The large, federally funded study found that to be true even if your loved ones lived far away. Social ties seemed to play a surprisingly strong role, even more than genes are known to do.
"We were stunned to find that friends who are hundreds of miles away have just as much impact on a person's weight status as friends who are right next door," said co-author James Fowler of the University of California, San Diego.
The study found a person's chances of becoming obese went up 57 percent if a friend did, 40 percent if a sibling did and 37 percent if a spouse did. In the closest friendships, the risk almost tripled.
Researchers think it's more than just people with similar eating and exercise habits hanging out together. Instead, it may be that having relatives and friends who become obese changes one's idea of what is an acceptable weight.
Despite their findings, the researchers said people should not sever their relationships.
"There is a ton of research that suggest that having more friends makes you healthier," Fowler said. "So the last thing that you want to do is get rid of any of your friends."

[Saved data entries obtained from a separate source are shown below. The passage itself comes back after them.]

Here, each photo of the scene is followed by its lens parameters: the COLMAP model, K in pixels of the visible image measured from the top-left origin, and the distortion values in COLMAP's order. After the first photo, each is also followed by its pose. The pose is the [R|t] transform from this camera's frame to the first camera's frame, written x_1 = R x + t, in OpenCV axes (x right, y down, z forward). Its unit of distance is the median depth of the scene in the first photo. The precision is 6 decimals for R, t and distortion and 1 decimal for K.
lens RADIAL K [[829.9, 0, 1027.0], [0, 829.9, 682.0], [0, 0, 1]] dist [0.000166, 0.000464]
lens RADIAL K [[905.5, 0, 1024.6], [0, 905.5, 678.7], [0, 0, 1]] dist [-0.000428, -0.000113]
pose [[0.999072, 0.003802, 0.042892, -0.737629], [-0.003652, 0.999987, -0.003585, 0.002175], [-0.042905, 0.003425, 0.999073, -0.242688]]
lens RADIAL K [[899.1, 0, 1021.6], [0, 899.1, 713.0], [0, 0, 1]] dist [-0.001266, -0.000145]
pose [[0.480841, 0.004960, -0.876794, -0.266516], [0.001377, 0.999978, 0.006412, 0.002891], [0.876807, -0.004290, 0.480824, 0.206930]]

The study was published in Thursday's New England Journal of Medicine and funded by the National Institute on Aging.
Researchers analyzed medical records of people in the Framingham Heart Study, which has been following the health of residents of the Massachusetts town about 20 miles west of Boston for more than a half century. They tracked records for relatives and friends using contact information that participants provided each time they were examined over a 32-year period.

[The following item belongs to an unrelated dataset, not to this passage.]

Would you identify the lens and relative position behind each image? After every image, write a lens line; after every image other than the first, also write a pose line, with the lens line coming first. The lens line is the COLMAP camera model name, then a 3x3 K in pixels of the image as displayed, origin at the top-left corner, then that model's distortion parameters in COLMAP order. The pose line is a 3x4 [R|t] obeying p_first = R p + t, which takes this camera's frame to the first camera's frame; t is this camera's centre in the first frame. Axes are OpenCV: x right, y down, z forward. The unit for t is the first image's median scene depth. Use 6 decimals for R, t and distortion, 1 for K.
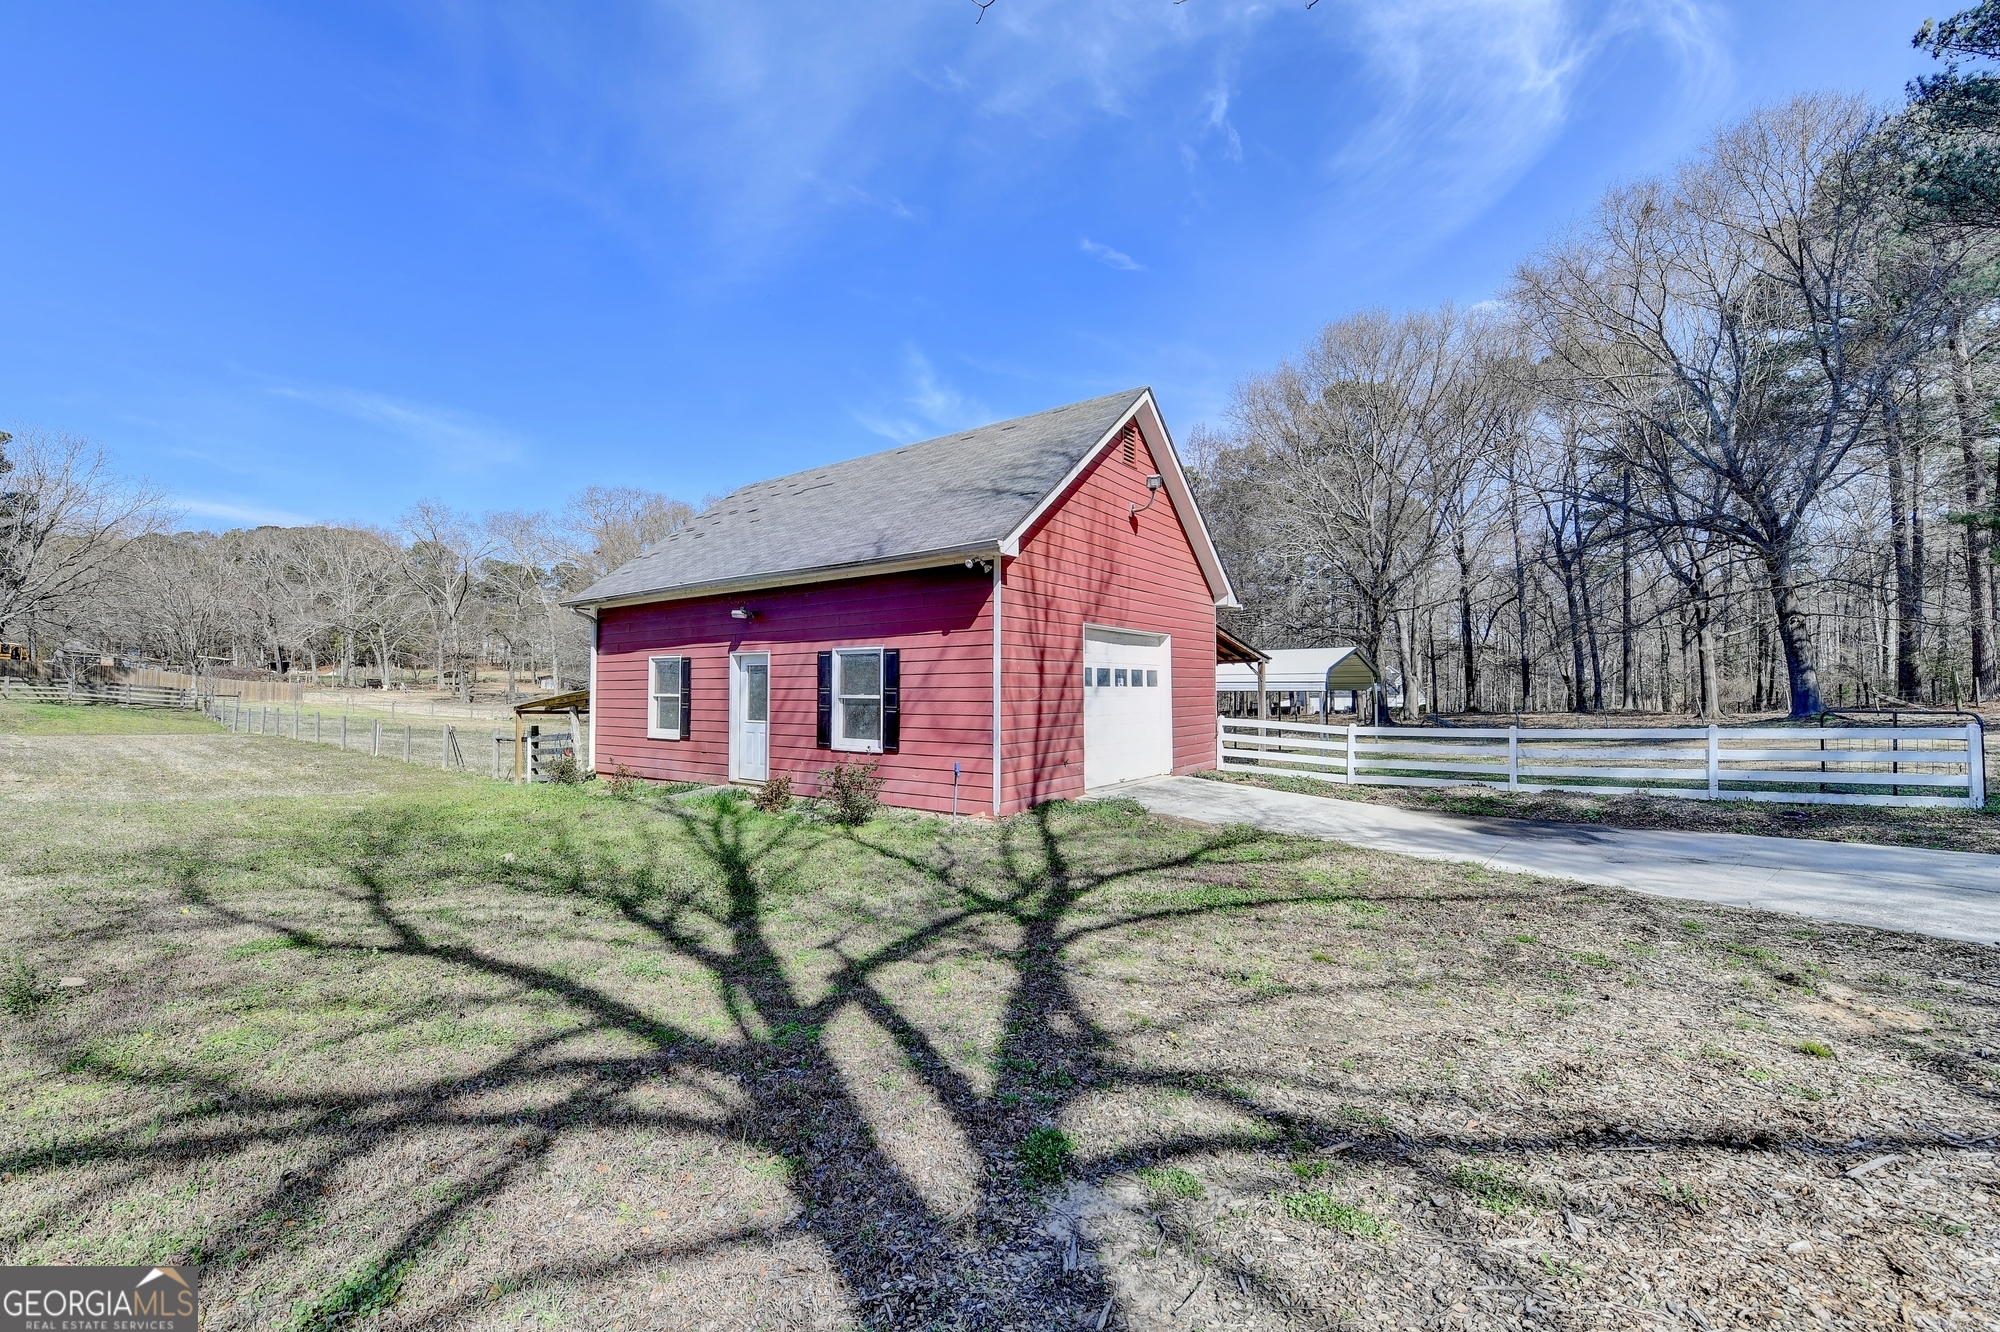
lens RADIAL K [[793.3, 0, 1000.0], [0, 793.3, 666.0], [0, 0, 1]] dist [-0.017083, -0.000881]
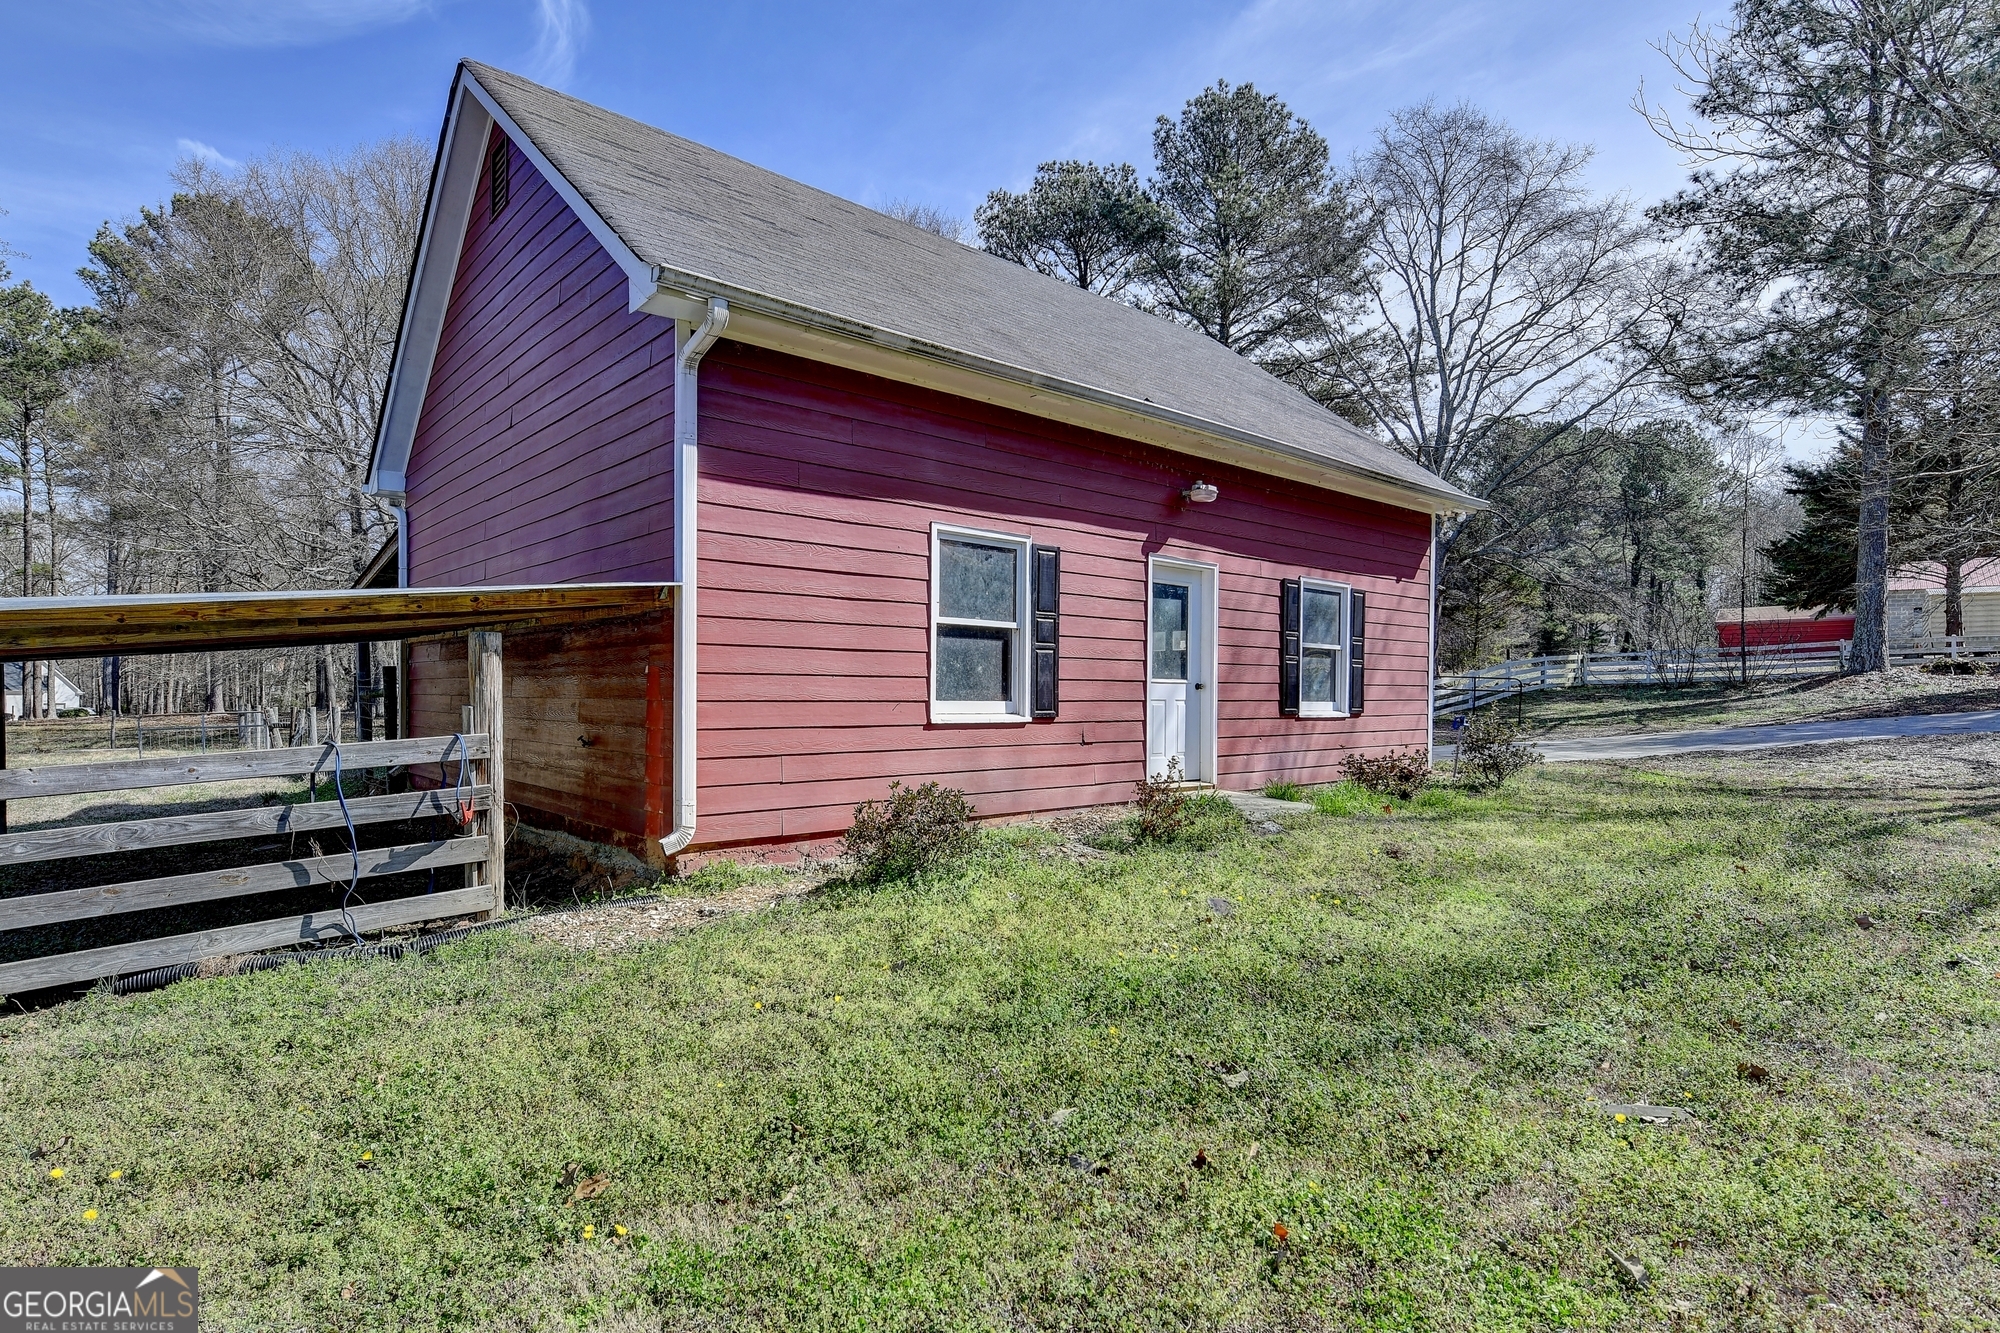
lens RADIAL K [[1052.6, 0, 1000.0], [0, 1052.6, 711.0], [0, 0, 1]] dist [-0.071278, 0.000191]
pose [[0.212847, -0.012411, 0.977007, -0.992570], [-0.033654, 0.999233, 0.020025, 0.073847], [-0.976506, -0.037143, 0.212266, 0.877338]]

In all, 12,067 people -- all Framingham participants -- were involved in the study.
After taking into account natural weight gain and other factors, researchers found the greatest influence occurred among friends and not in people sharing the same genes or living in the same household. Geography and smoking cessation had no effect on obesity risk.
On average, the researchers calculated, when an obese person gained 17 pounds, the corresponding friend put on an extra 5 pounds.
Gender also had a strong influence. In same-sex friendships, a person's obesity risk increased by 71 percent if a friend gained weight. Between brothers, the risk was up by 44 percent and 67 percent between sisters.
Indiana University statistician Stan Wasserman said while the study was clever, it had its limitations because it excluded relationships outside of the Framingham group.
Obesity is a global public health problem. About 1.5 billion adults worldwide are overweight, including more than 400 million who are obese. Two-thirds of Americans are either overweight or obese.
Much of the recent research focus has been on the intense hunt for obesity genes involved in appetite or calorie burning. Treatment has been mainly centered on helping individuals curb their weight through better diet and fitness.
The findings could open a new avenue for treating this worldwide epidemic. The researchers said it might be helpful to treat obese people in groups instead of just the individual.
"Because people are interconnected, their health is interconnected," said lead author Dr. Nicholas Christakis, a Harvard sociologist.
Obesity experts not involved in the research said the results back up what they have suspected all along -- that people look toward one another for what is an acceptable weight.
"If you're just a little bit heavy and everyone around you is quite heavier, you will feel good when you look in a mirror," said Dr. David Katz, director of Yale University's Prevention Research Center.